▶ [Work task] Scan the entries for lines with the word "buttons" and copy those lines.

▶ [Data for this task]
■ ■ ■

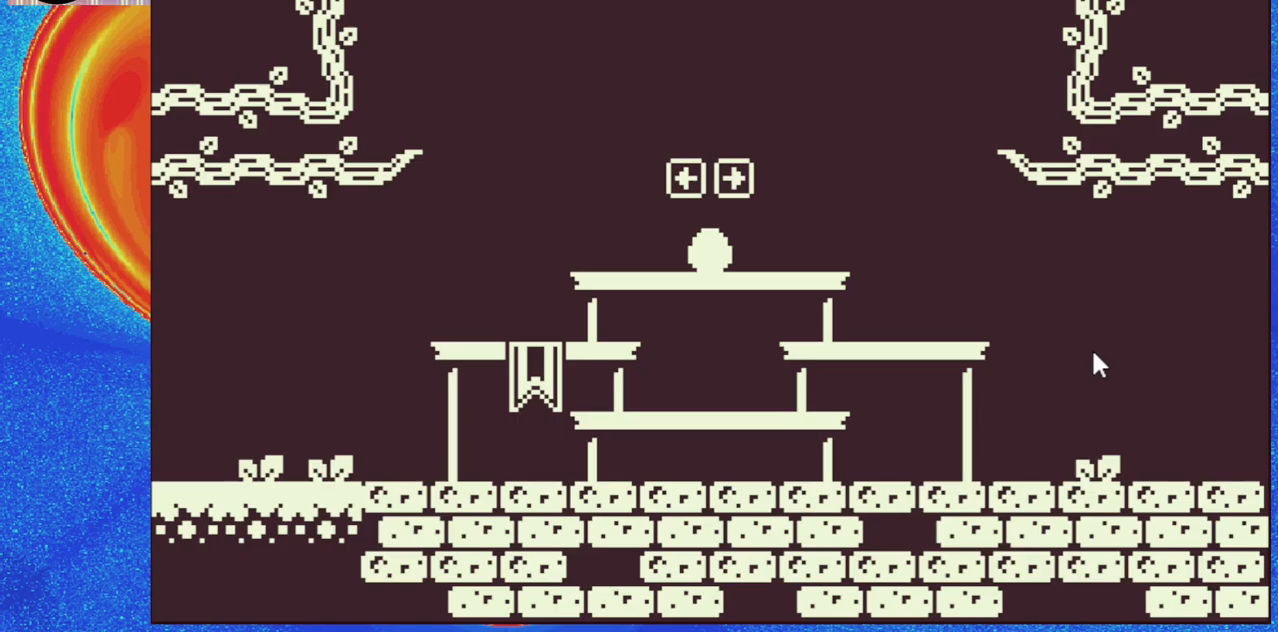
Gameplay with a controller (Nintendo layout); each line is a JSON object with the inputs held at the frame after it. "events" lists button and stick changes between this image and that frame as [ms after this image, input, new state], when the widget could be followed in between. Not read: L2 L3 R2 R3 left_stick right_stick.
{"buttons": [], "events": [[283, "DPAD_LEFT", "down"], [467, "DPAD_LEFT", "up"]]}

■ ■ ■

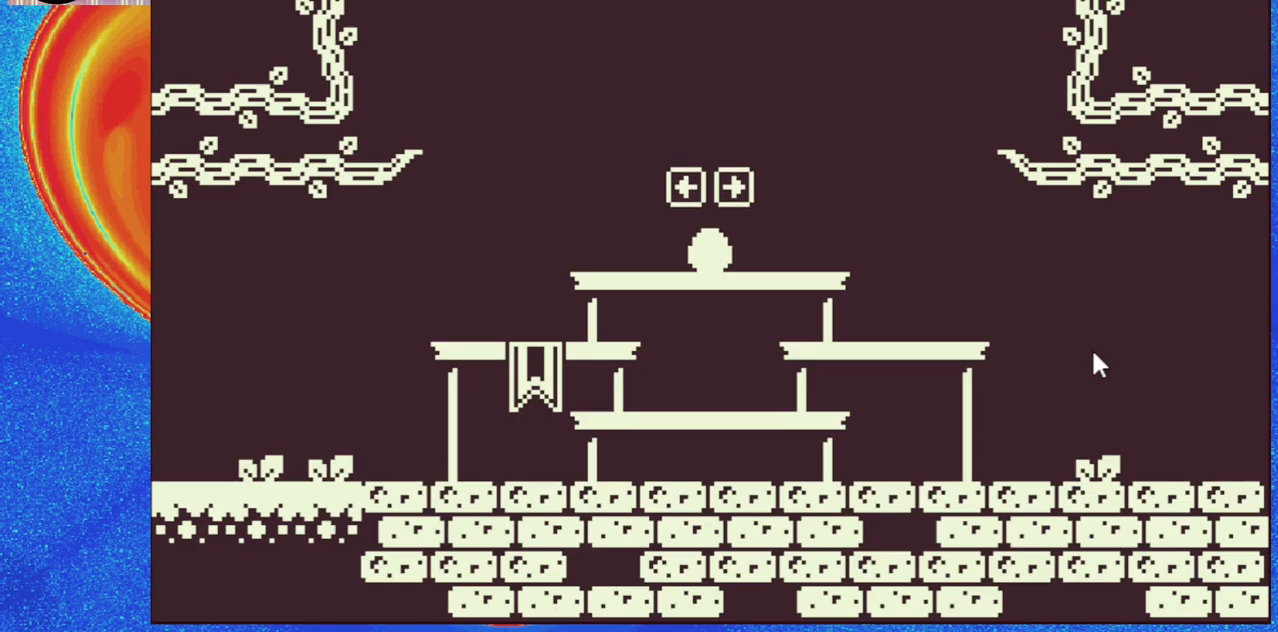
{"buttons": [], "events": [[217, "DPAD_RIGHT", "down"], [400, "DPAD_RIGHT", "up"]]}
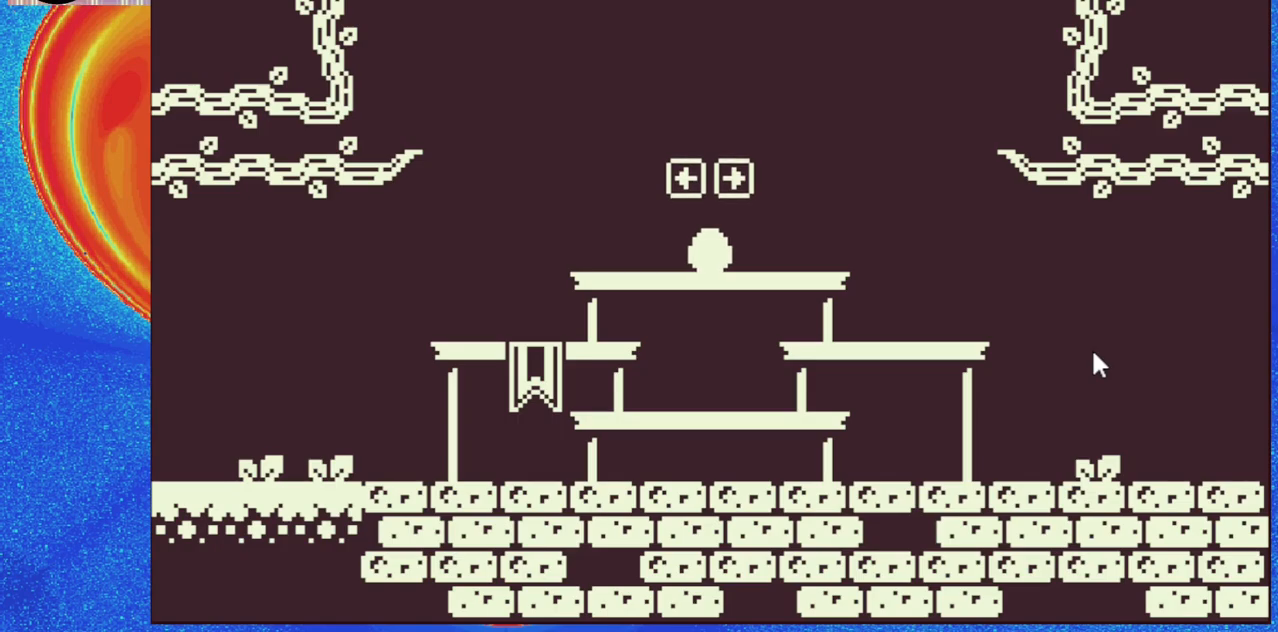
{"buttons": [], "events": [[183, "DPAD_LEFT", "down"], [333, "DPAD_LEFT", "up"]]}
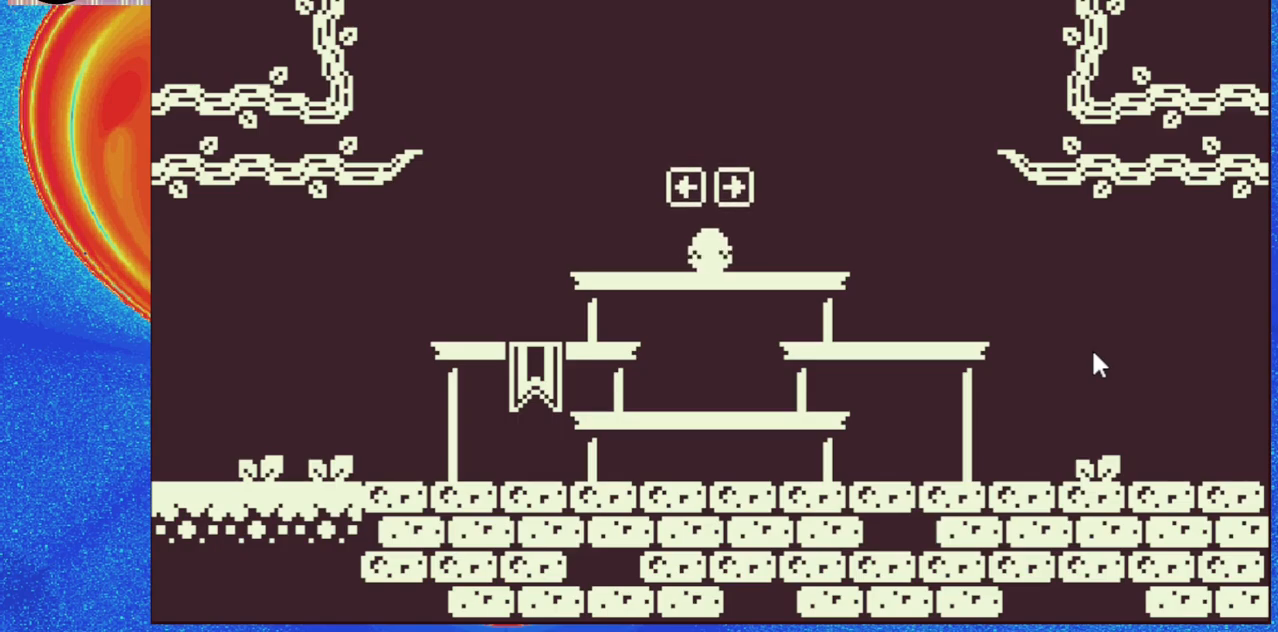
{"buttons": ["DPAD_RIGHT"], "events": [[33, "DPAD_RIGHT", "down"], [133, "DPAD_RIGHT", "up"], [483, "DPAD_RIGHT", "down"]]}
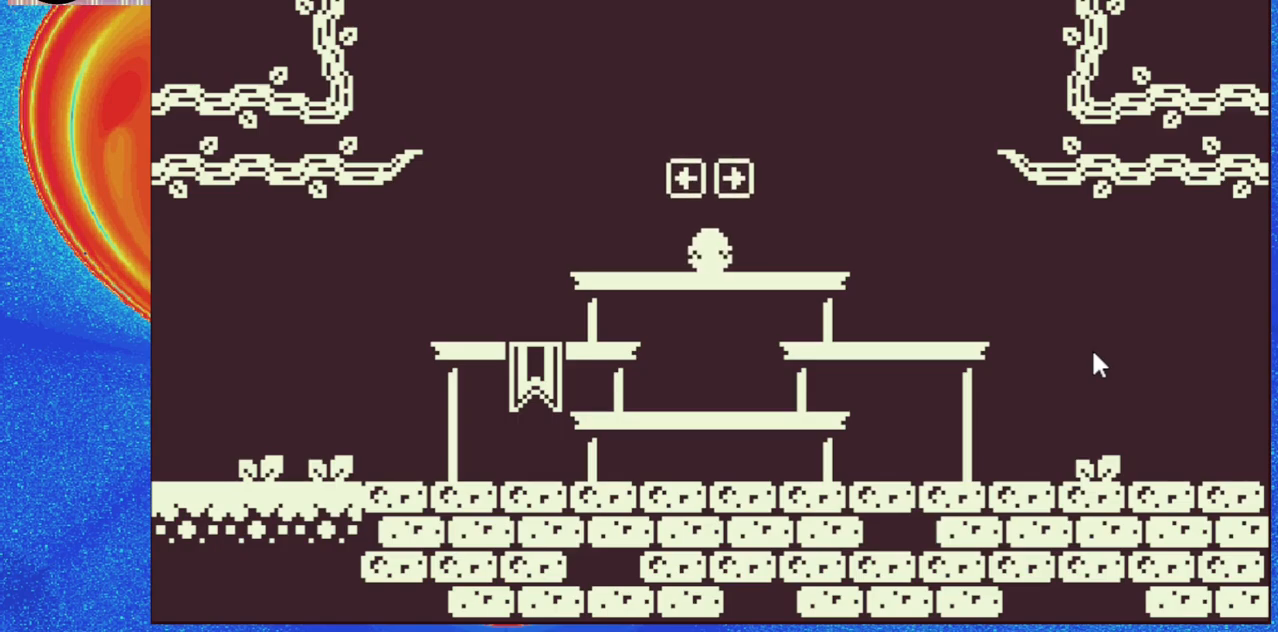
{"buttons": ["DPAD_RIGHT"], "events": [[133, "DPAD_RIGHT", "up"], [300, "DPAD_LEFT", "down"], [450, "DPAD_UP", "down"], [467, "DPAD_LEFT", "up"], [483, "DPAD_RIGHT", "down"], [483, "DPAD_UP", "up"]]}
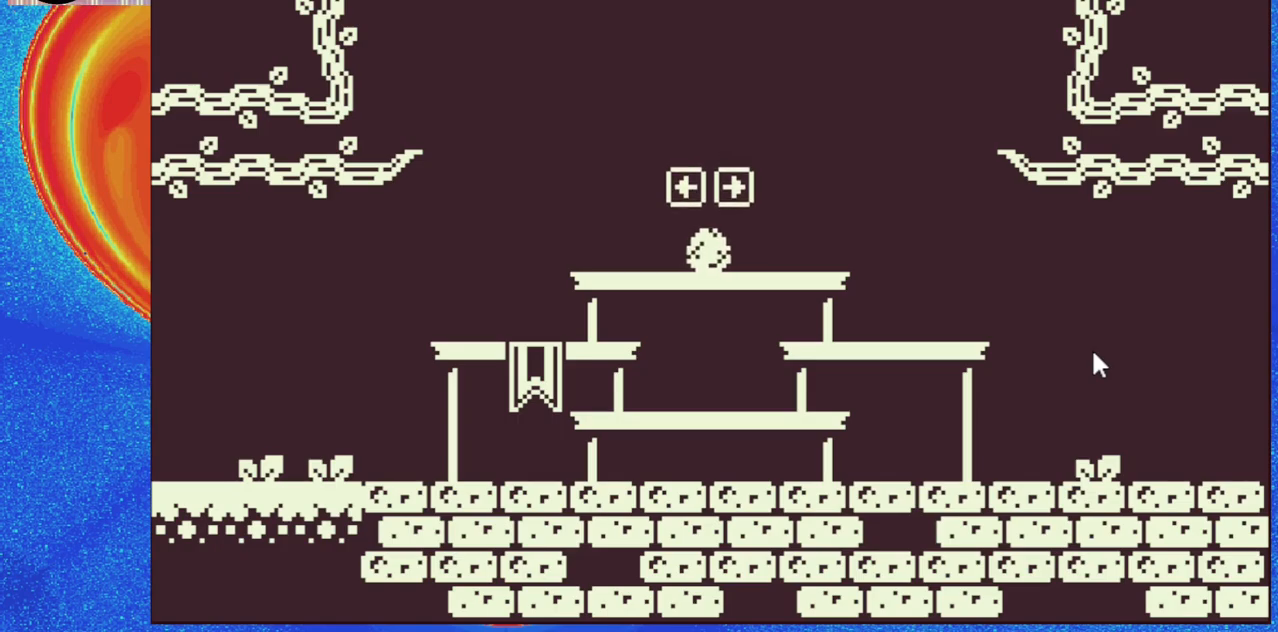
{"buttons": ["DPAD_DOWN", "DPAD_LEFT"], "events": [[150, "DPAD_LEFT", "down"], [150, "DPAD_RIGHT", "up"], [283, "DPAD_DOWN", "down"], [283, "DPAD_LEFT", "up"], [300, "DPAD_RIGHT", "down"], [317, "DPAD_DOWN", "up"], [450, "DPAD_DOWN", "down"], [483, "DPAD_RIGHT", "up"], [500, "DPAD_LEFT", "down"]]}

■ ■ ■

▶ [Written reply]
{"buttons": [], "events": [[283, "DPAD_LEFT", "down"], [467, "DPAD_LEFT", "up"]]}
{"buttons": [], "events": [[217, "DPAD_RIGHT", "down"], [400, "DPAD_RIGHT", "up"]]}
{"buttons": [], "events": [[183, "DPAD_LEFT", "down"], [333, "DPAD_LEFT", "up"]]}
{"buttons": ["DPAD_RIGHT"], "events": [[33, "DPAD_RIGHT", "down"], [133, "DPAD_RIGHT", "up"], [483, "DPAD_RIGHT", "down"]]}
{"buttons": ["DPAD_RIGHT"], "events": [[133, "DPAD_RIGHT", "up"], [300, "DPAD_LEFT", "down"], [450, "DPAD_UP", "down"], [467, "DPAD_LEFT", "up"], [483, "DPAD_RIGHT", "down"], [483, "DPAD_UP", "up"]]}
{"buttons": ["DPAD_DOWN", "DPAD_LEFT"], "events": [[150, "DPAD_LEFT", "down"], [150, "DPAD_RIGHT", "up"], [283, "DPAD_DOWN", "down"], [283, "DPAD_LEFT", "up"], [300, "DPAD_RIGHT", "down"], [317, "DPAD_DOWN", "up"], [450, "DPAD_DOWN", "down"], [483, "DPAD_RIGHT", "up"], [500, "DPAD_LEFT", "down"]]}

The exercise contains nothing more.